Fig. 4: Molecular determinants affecting hACE2 recognition by NeoCoV and PDF-2180.
From: Close relatives of MERS-CoV in bats use ACE2 as their functional receptors
a, RBD binding modes and receptor (hACE2 or Bat37ACE2) footprints of the four indicated ACE2-using coronaviruses. b, The overlap of the ACE2 footprints. The heat map indicates the per-residue frequency of participation to the virus–ACE2 interfaces identifying residues 329–330 as a virus-binding hot spot. c, Schematic of the hACE2 swap mutants with Bat37ACE2 counterparts. d,e, Expression levels of hACE2 mutants were analysed using western blotting (d) and immunofluorescence (e). h, human. f,g, The receptor function of hACE2 mutants was evaluated by NeoCoV RBD binding (f) and NeoCoV S pseudotyped virus entry in HEK293T-hACE2 (h-WT) cells (g). The fold changes of pseudotyped virus entry relative to wild-type hACE2 are shown. For e and f, scale bars, 100 μm. h, Mutations in the interaction between NeoCoV RBD and Bat37ACE2 were taken as the input of mCSM-PPI2 to predict the change of free binding energy (ΔΔG, kcal mol−1).
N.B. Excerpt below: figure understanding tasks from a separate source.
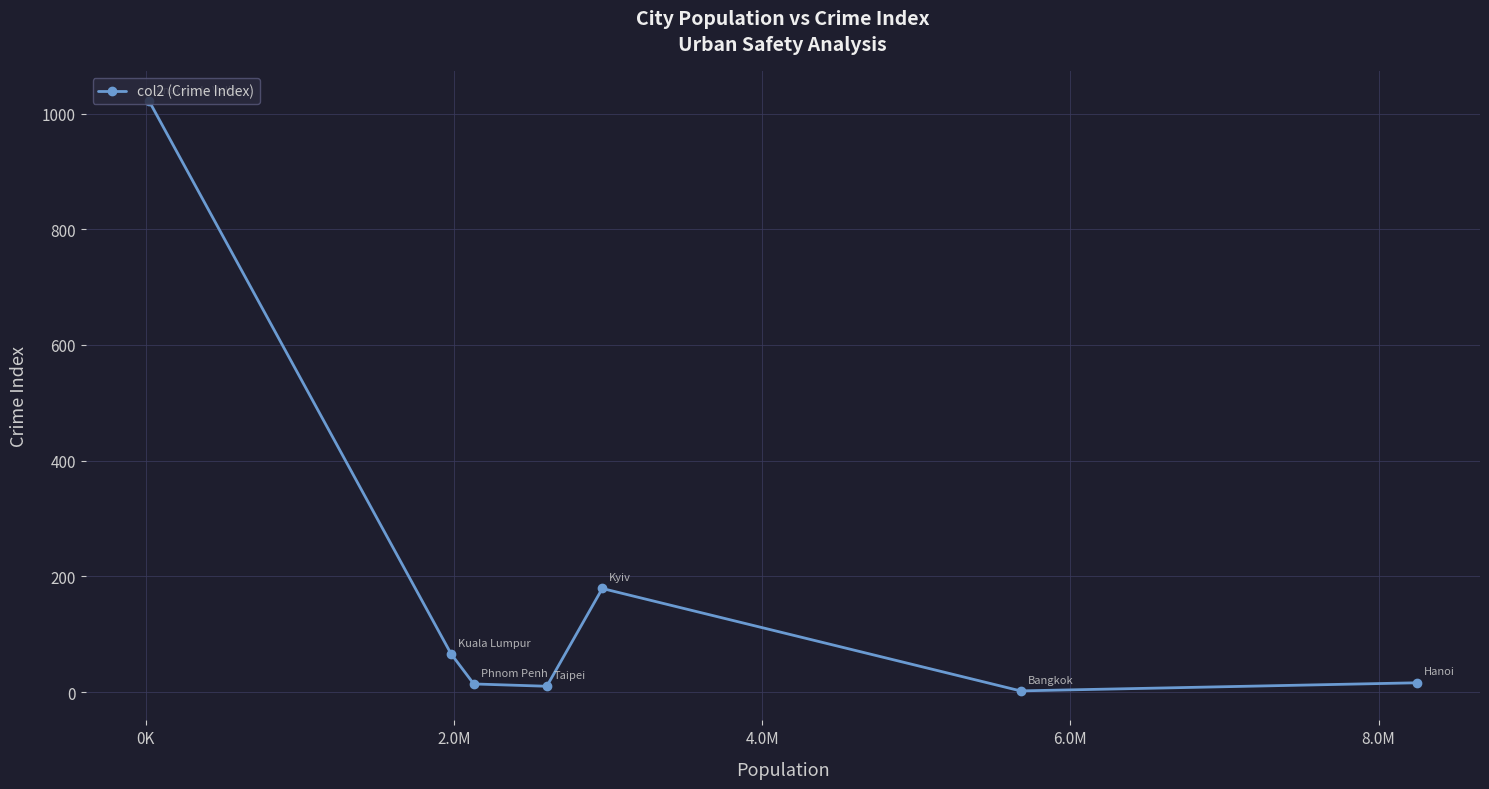

What is the difference between the maximum and minimum values?

1020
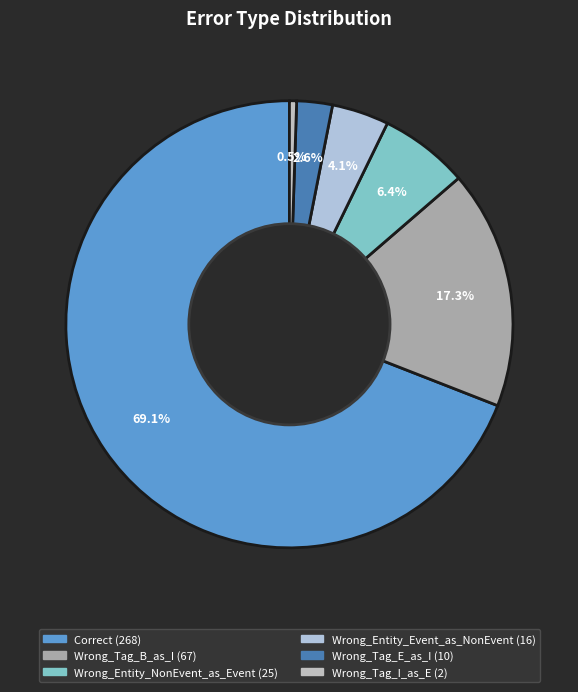

Rank the categories by value from lowest to highest.

Wrong_Tag_I_as_E, Wrong_Tag_E_as_I, Wrong_Entity_Event_as_NonEvent, Wrong_Entity_NonEvent_as_Event, Wrong_Tag_B_as_I, Correct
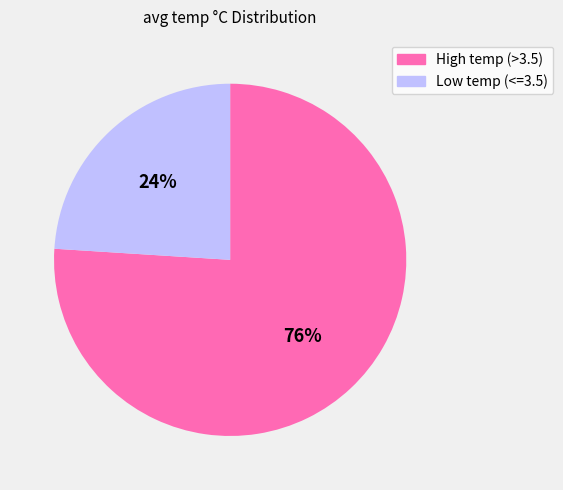

What percentage is the High temp (>3.5) slice, to the nearest percent?

76%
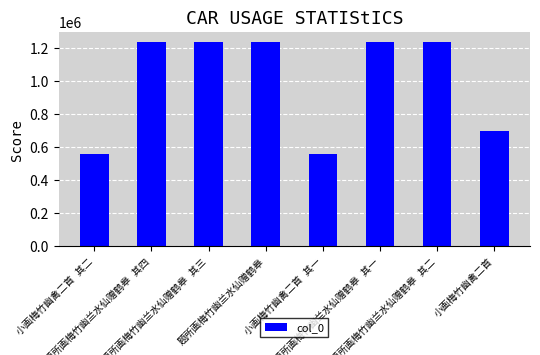

What is the difference between the second highest and minimum values?

674192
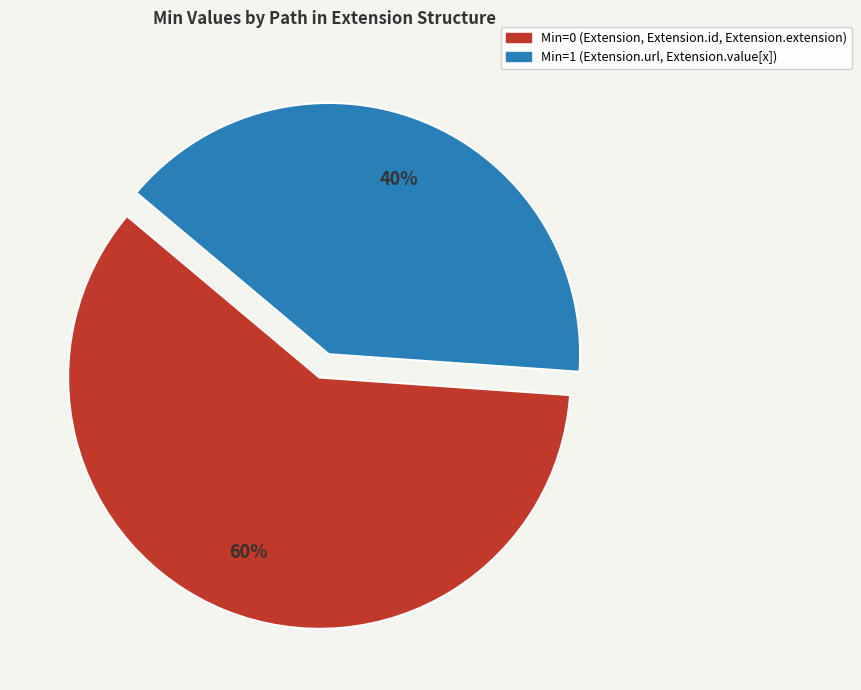

Is there a majority slice in this chart?

Yes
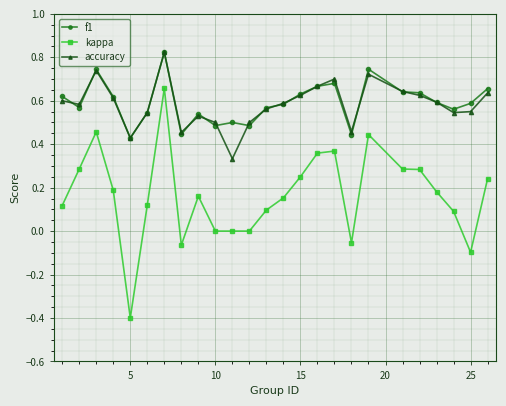

True or false: f1 and kappa intersect in this chart.

False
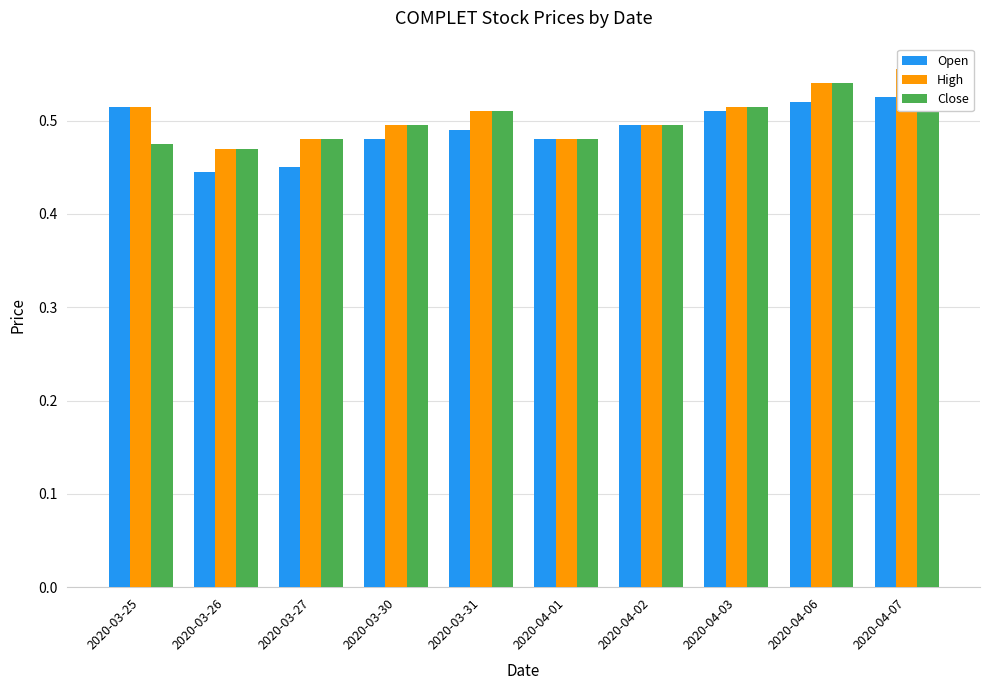

At which label does High reach its peak?

2020-04-07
Mutations with lower ΔΔG are marked in blue and those with higher ΔΔG are marked in red. i, Computational modelling of the NeoCoV RBD–hACE2 complex obtained by superposing the hACE2 structure (PDB: 6M0J, blue) on the Bat37ACE2-bound NeoCoV RBD (red) structure described here. Magnified view of the T510F NeoCoV RBD mutation. j–l, The effect of NeoCoV and PDF-2180 RBM mutations on hACE2 recognition assessed by RBD–hFc binding (j), spike expression (lysate) and virion incorporation (supernatant) (k), and pseudotyped virus entry efficiency (l) in HEK293T-hACE2 and HEK293T-Bat37ACE2 cells. For j, scale bars, 100 μm. m, hACE2-dependent entry of NeoCoV-T510F S pseudotyped virus in Caco-2 cells in the presence of 50 μg ml−1 anti-ACE2 (H11B11) or anti-VSVG (I1) antibodies. Mock, no antibody. For d–g and j–l, data are representative of two infection assays with independent transfections. For m, data are representative of two infection assays. Data are mean ± s.d. for g (n = 4 biologically independent cells) and l and m (n = 3 biologically independent cells). Statistical analysis was performed using two-tailed unpaired Student’s t-tests.